The pillow-between-the-knees setup described above is essential here. Without it, your top leg drops forward and rotates your pelvis, straining the sacroiliac joints at the base of your spine. When you need to roll over during the night, move slowly and keep your legs together so your hips stay level. Swing both legs at the same time rather than moving one first, which puts uneven torque on your pelvis.

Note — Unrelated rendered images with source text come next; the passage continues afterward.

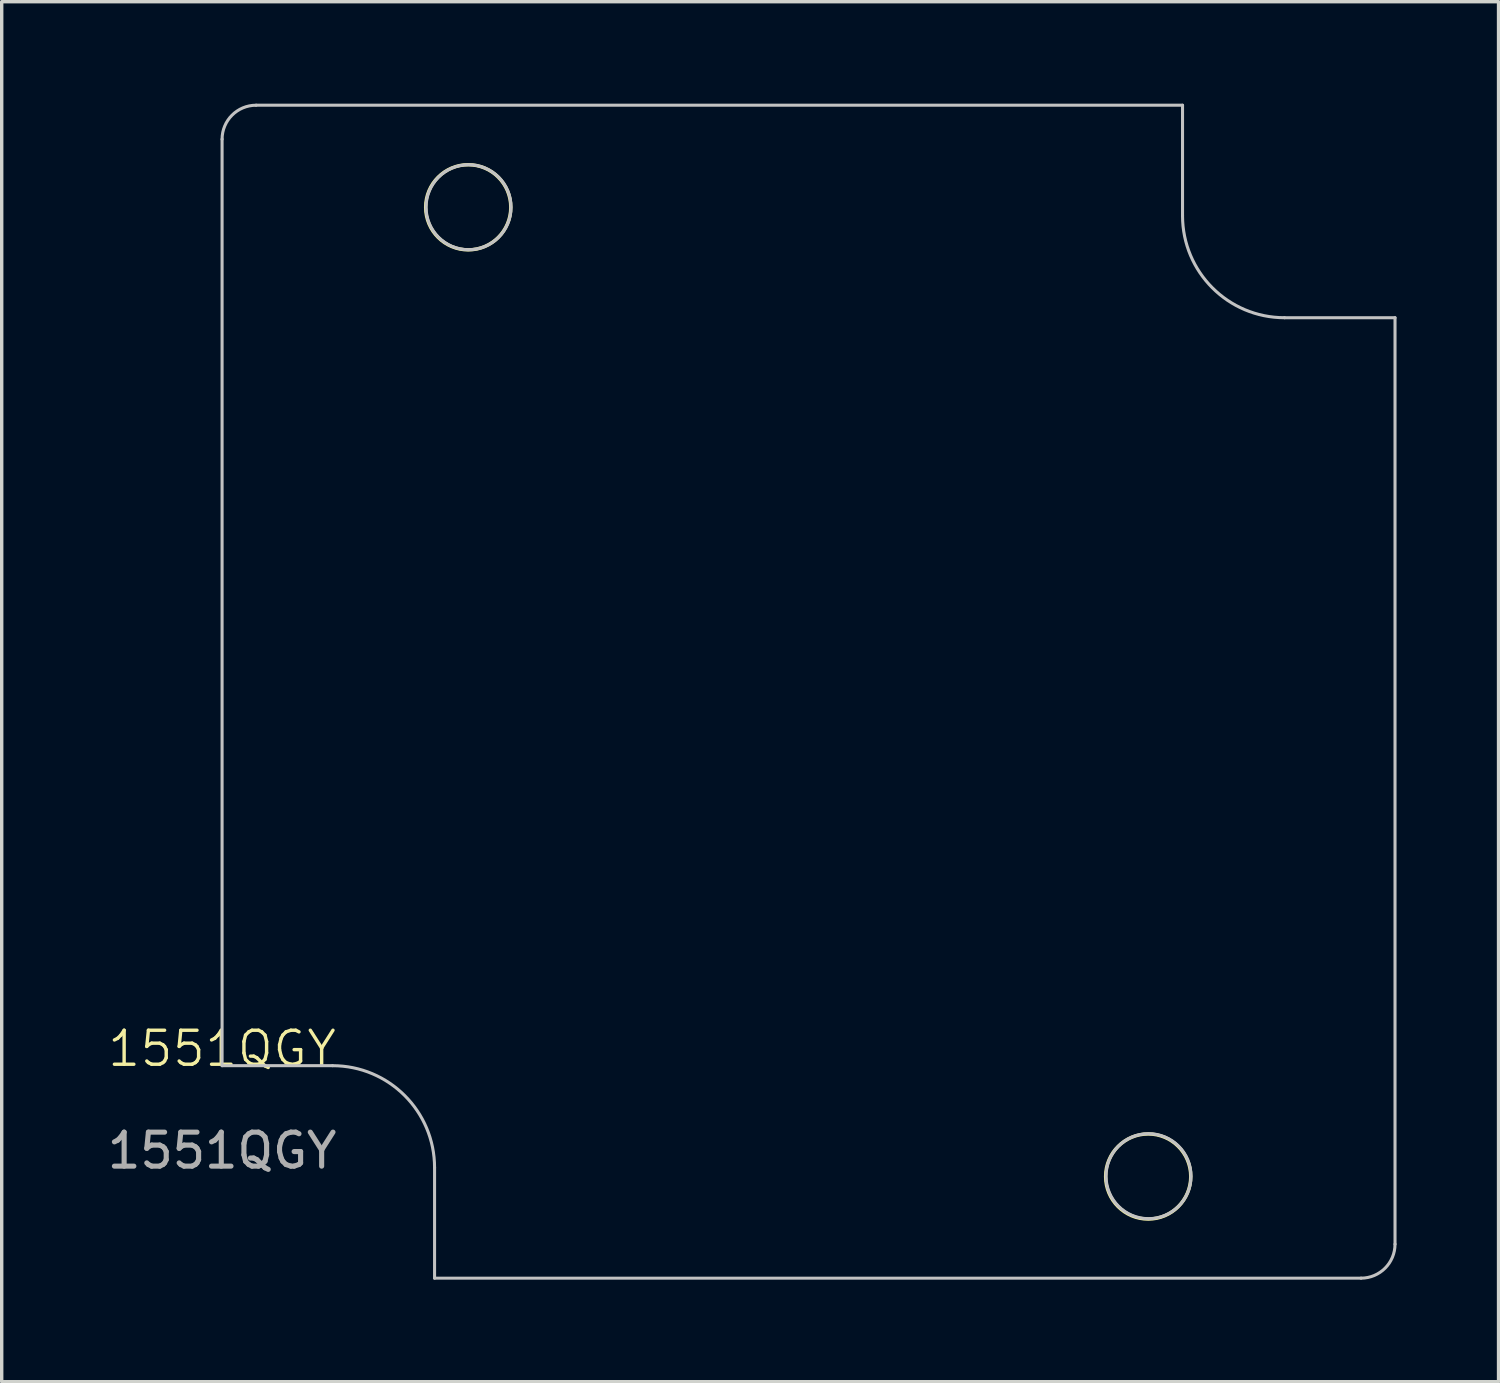
<source format=kicad_pcb>
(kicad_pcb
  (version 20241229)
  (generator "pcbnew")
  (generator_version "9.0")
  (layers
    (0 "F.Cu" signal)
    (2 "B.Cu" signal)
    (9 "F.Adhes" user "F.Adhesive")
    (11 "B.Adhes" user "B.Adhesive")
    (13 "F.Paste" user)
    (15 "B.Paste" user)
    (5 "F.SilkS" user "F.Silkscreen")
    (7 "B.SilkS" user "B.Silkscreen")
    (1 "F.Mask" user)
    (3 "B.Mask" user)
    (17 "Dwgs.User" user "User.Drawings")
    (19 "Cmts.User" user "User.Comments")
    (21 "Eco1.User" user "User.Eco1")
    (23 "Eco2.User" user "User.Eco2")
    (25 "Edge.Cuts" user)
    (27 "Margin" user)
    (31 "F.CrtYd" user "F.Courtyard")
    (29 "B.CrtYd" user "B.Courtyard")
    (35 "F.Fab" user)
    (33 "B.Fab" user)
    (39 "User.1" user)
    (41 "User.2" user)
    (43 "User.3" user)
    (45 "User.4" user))
  (footprint "1551QGY"
    (layer "F.Cu")
    (at 3.482 28.295)
    (property "Reference" "1551QGY" (at 0 -0.5 0) (unlocked yes) (layer "F.SilkS") (effects (font (size 1 1) (thickness 0.1))))
    (fp_circle (center 7.24 -25.248) (end 7.89 -24.178) (stroke (width 0.1) (type default)) (fill no) (layer "F.SilkS"))
    (fp_circle (center 27.24 3.26) (end 27.89 4.33) (stroke (width 0.1) (type default)) (fill no) (layer "F.SilkS"))
    (fp_line (start 0 0) (end 0 -27.25) (stroke (width 0.09) (type solid)) (layer "Dwgs.User"))
    (fp_line (start 1 -28.25) (end 28.25 -28.25) (stroke (width 0.09) (type solid)) (layer "Dwgs.User"))
    (fp_line (start 3.25 0) (end 0 0) (stroke (width 0.09) (type solid)) (layer "Dwgs.User"))
    (fp_line (start 6.25 6.25) (end 6.25 3) (stroke (width 0.09) (type solid)) (layer "Dwgs.User"))
    (fp_line (start 28.25 -28.25) (end 28.25 -25) (stroke (width 0.09) (type solid)) (layer "Dwgs.User"))
    (fp_line (start 31.25 -22) (end 34.5 -22) (stroke (width 0.09) (type solid)) (layer "Dwgs.User"))
    (fp_line (start 33.5 6.25) (end 6.25 6.25) (stroke (width 0.09) (type solid)) (layer "Dwgs.User"))
    (fp_line (start 34.5 -22) (end 34.5 5.25) (stroke (width 0.09) (type solid)) (layer "Dwgs.User"))
    (fp_arc (start 0 -27.25) (mid 0.292893 -27.957107) (end 1 -28.25) (stroke (width 0.09) (type solid)) (layer "Dwgs.User"))
    (fp_arc (start 3.25 0) (mid 5.37132 0.87868) (end 6.25 3) (stroke (width 0.09) (type solid)) (layer "Dwgs.User"))
    (fp_arc (start 31.25 -22) (mid 29.12868 -22.87868) (end 28.25 -25) (stroke (width 0.09) (type solid)) (layer "Dwgs.User"))
    (fp_arc (start 34.5 5.25) (mid 34.207107 5.957107) (end 33.5 6.25) (stroke (width 0.09) (type solid)) (layer "Dwgs.User"))
    (fp_circle (center 7.25 -25.25) (end 8.5 -25.25) (stroke (width 0.09) (type solid)) (fill no) (layer "Dwgs.User"))
    (fp_circle (center 27.25 3.25) (end 28.5 3.25) (stroke (width 0.09) (type solid)) (fill no) (layer "Dwgs.User"))
    (fp_text user "${REFERENCE}" (at 0 2.5 0) (unlocked yes) (layer "F.Fab") (effects (font (size 1 1) (thickness 0.15)))))
  (gr_rect
    (start -3 -3)
    (end 41.027 37.59)
    (stroke (width 0.1) (type default))
    (fill no)
    (layer "Edge.Cuts")))
</source>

If you’re also experiencing back pain while lying down, try placing a pillow under your knees when you sit up in bed or rest in a reclined position. This takes pressure off the lower spine. Some women find that alternating sides every few hours, using the log-roll technique (knees together, turning as a unit), keeps any one hip from getting too sore.

Dealing With Leg Cramps

Sudden, painful calf cramps that jolt you awake are common in the second and third trimesters. Magnesium may help. The recommended daily intake of magnesium during pregnancy is 350 to 360 mg, and many women fall short of that through diet alone. One randomized trial found that 300 mg per day of supplemental magnesium (taken as three doses with meals) reduced the frequency and intensity of pregnancy-related leg cramps compared to a placebo.

Gentle calf stretches before bed, where you flex your foot upward to pull your toes toward your shin, can also reduce the likelihood of nighttime cramps. Staying hydrated during the day (while still tapering off before bed) helps as well.

Keeping Your Bedroom Cool

Your body runs hotter during pregnancy thanks to increased blood volume and a higher metabolic rate. Sleep experts recommend keeping your bedroom between 60 and 67°F (15 to 19°C) for optimal sleep. Anything above 70°F makes it harder to fall and stay asleep. A fan provides both cooling and white noise, and breathable cotton or bamboo sheets wick moisture better than synthetic fabrics. Lightweight, layered bedding lets you adjust through the night without fully waking up.

When Snoring Becomes a Problem

Some degree of nasal congestion is normal in pregnancy due to swollen blood vessels in your nasal passages. But if you’ve started snoring loudly and frequently, feel extremely sleepy during the day despite spending enough hours in bed, or your partner has noticed you stop breathing momentarily during sleep, these are signs of possible sleep apnea. Pregnancy-related weight gain and fluid retention can trigger sleep apnea even in women who never had it before.

Untreated sleep apnea during pregnancy is linked to higher rates of high blood pressure and other complications. If you’re experiencing these symptoms, a sleep study can determine whether you need treatment, which during pregnancy typically involves a device that keeps your airway open while you sleep.

A Realistic Nightly Routine

Putting it all together looks something like this: stop caffeine after lunch, eat your last full meal two to three hours before bed, and taper off fluids about two hours before you plan to sleep. Set your thermostat to the mid-60s. Arrange your pillows (between knees, under belly, behind back if needed), settle onto whichever side feels comfortable, and don’t stress about switching sides during the night. If you wake up on your back, simply roll over.

Perfect sleep during pregnancy is not a realistic goal. But with the right setup, you can turn a string of miserable nights into stretches of genuinely restorative rest.